In the book Business Interruption: Coverage, Claims and Recovery, the authors devote a section to discuss relevant issues surrounding the presentation of reports and data in support of a business income claim. We live in a world where information is being stored in “clouds;” knowing exactly how to gather, collect and present business data after a loss or catastrophe is likely the best practice to avoid unnecessary delays and obstacles during the claims process.

Today, high-speed computer networks and Internet access are considered to be as essential as indoor plumbing. We have access to what seems like limitless data and information. Company computer systems house terabytes of financial information that is sliced into countless management and financial reports that executives use to efficiently run and guide their business

Easy access to all of this information can be good or bad for business interruption claims as it can 1) assist in speeding the insurance claims process to an agreeable settlement, or 2) mire the process in unnecessary data that slows progress, contributes to countless questions and requests from insurer representatives, and increases scrutiny regarding the amounts being claimed.

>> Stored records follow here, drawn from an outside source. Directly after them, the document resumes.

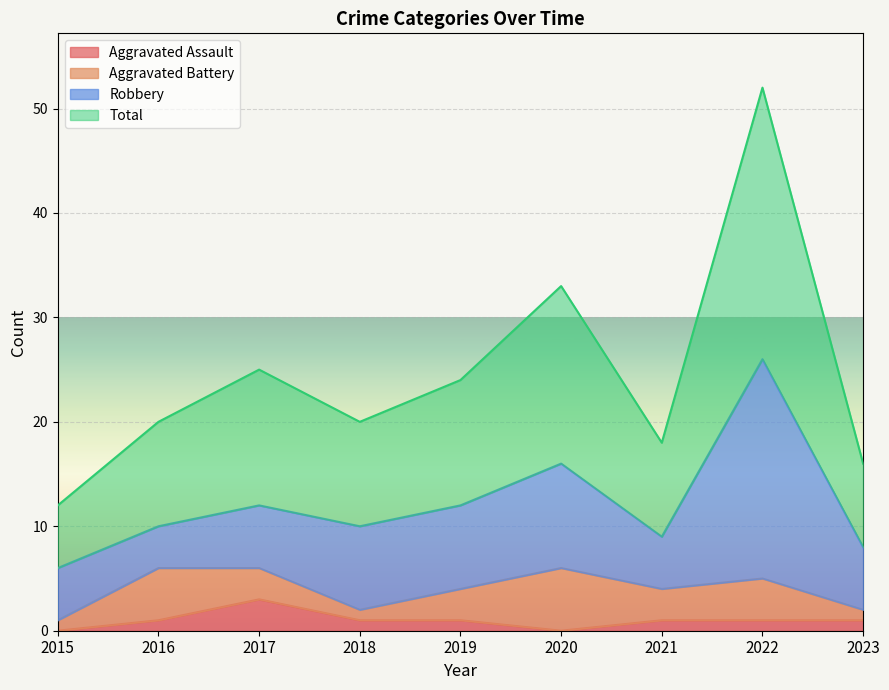

What is the highest value of the Aggravated Assault series?

3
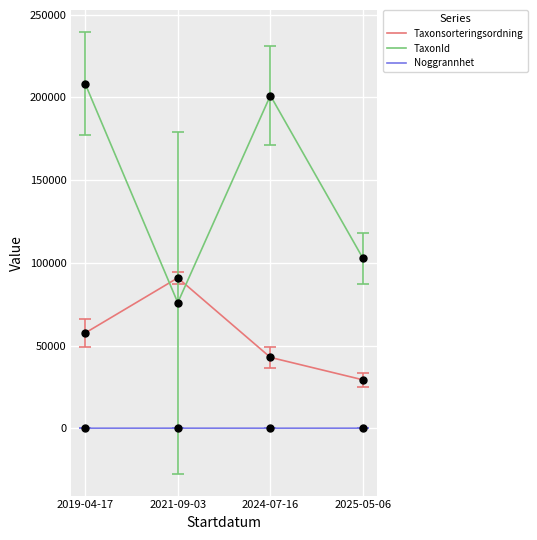

What is the total value across all series at 2019-04-17?

265836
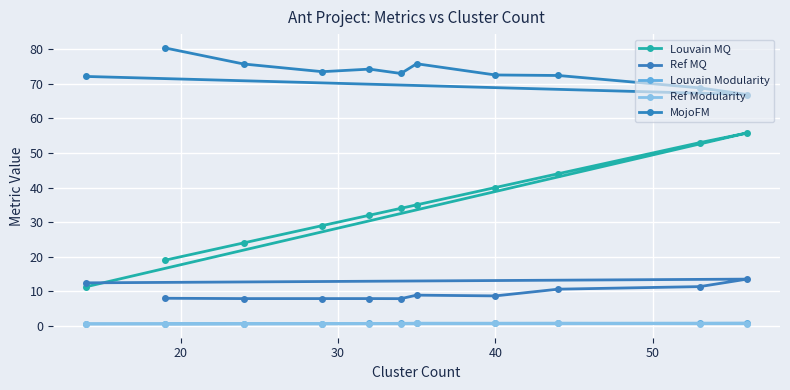

What is the value of the Louvain MQ point at the 2nd from the left?

19.0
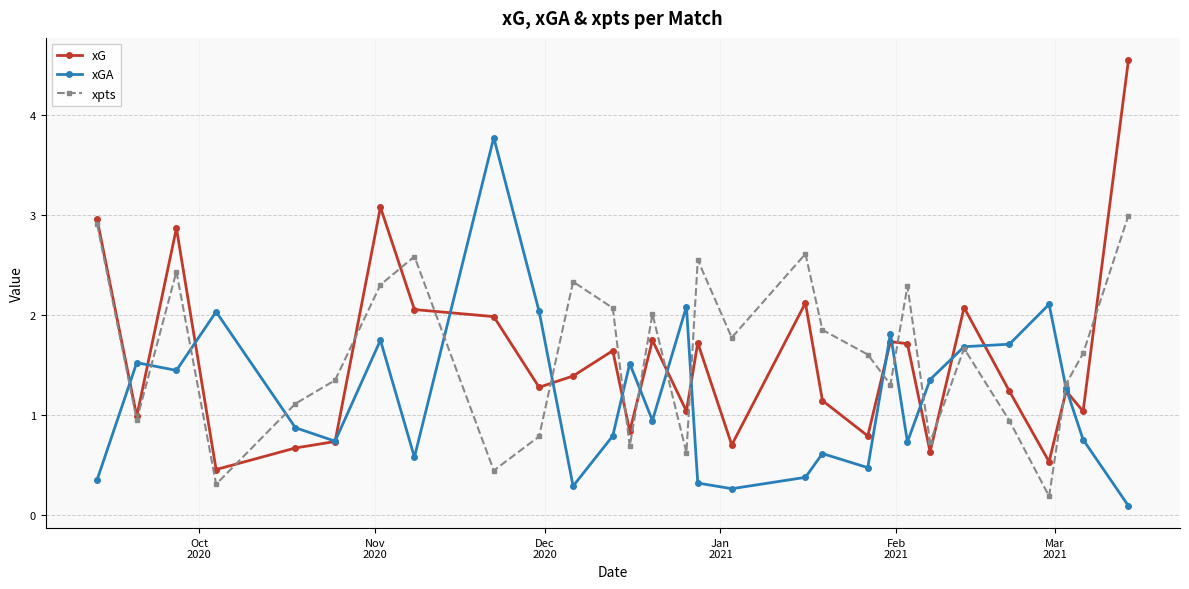

What is the maximum value for xpts?

3.0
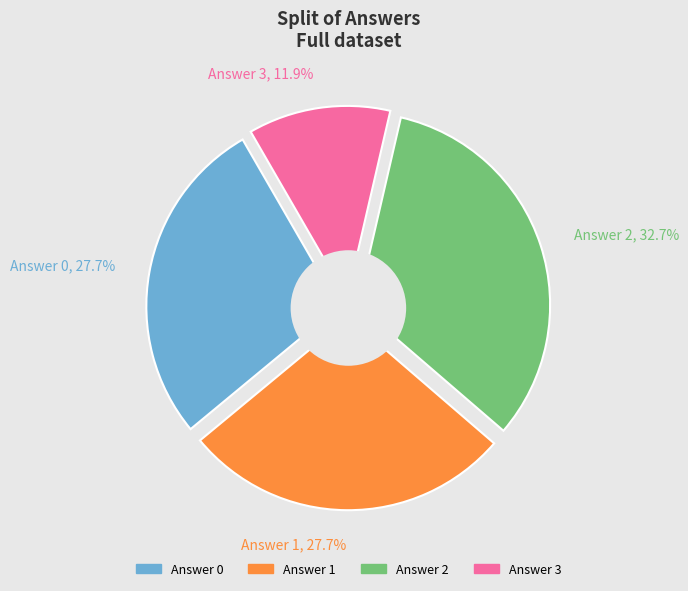

True or false: 2 accounts for 42% of the total.

False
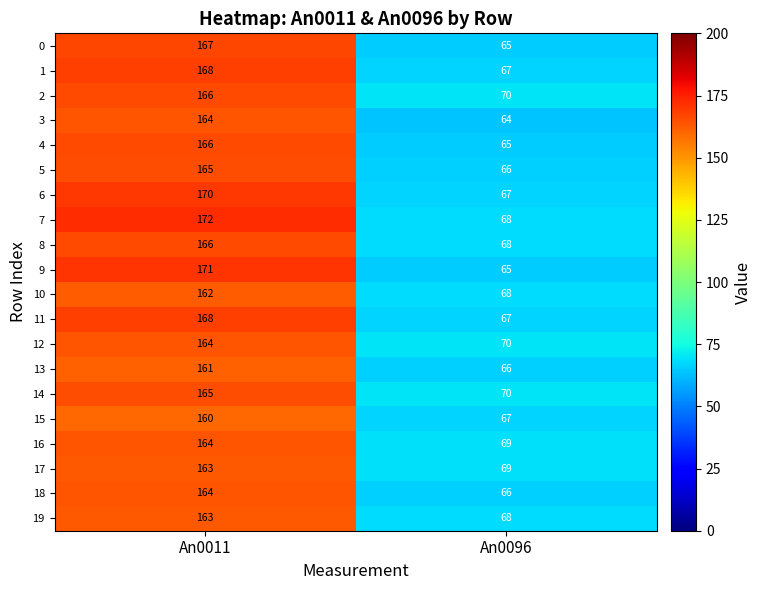

The value of 7 at An0096 is 68. True or false?

True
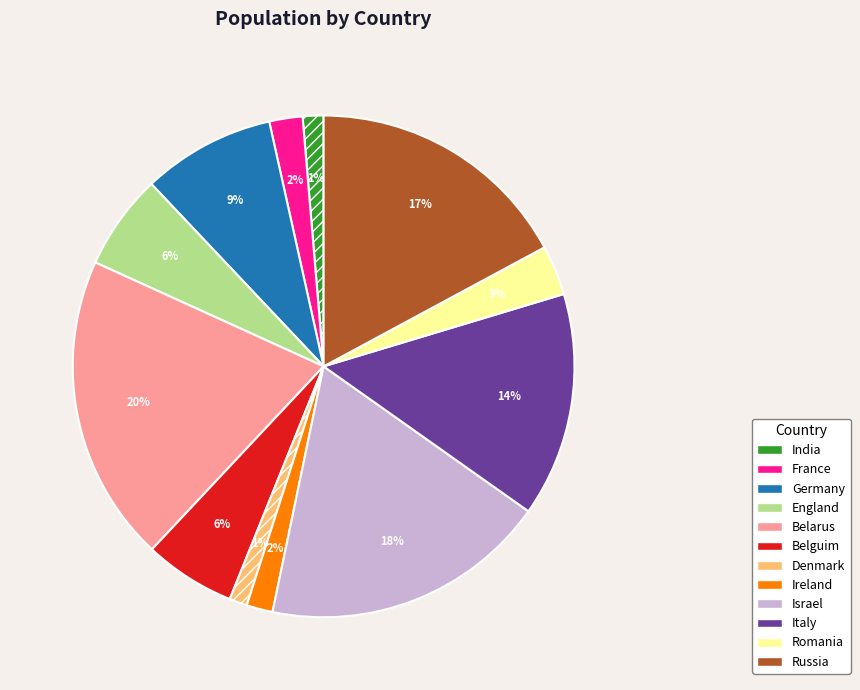

What percentage is the Italy slice, to the nearest percent?

14%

Businesses should always be prepared for a loss. Maintaining and organizing financial information is as important as developing an emergency plan that is implemented in moments of panic. To that extent, insureds should consider pulling all the necessary and relevant financial data in a “mock” emergency to determine whether their information systems could be improved.

The authors emphasize that

The insured must commit the necessary resources to gathering, interpreting and explaining the documentation that is relevant to the claim. Modern accounting and information systems have the ability to store and produce an avalanche of data, and providing this volume without proper context can lead to a prolonged period before settlement can be reached.

Custom accounting reports and their corresponding supporting data for review by the insurers are typically ineffective without a summary of the entire claim that tells the story of the loss to the organization. The organization should use spreadsheet tools to assimilate the large quantity of supporting data into a set of claim schedules that build up, almost pyramid-like, into summary schedules by primary claim categories that insurers can review easily.

Today’s claim adjuster can work multiple loss files in a remote location while accessing vast volumes of information forwarded from claimants to adjusters via email and online secure working environments such as eRooms. These techniques allow the insured tp efficiently update insurance claim data and share relevant information with insurer representatives.

Insureds should use all technological resources available to collect and organize financial data and have information systems that generate strong reports which tell a story and go beyond the numbers. For example, maintaining data in advance that correlates to the various coverages purchased (i.e., net income, normal operating expenses and payroll, electronic inventories for business personal property, etc.) should save precious time when it is needed the most.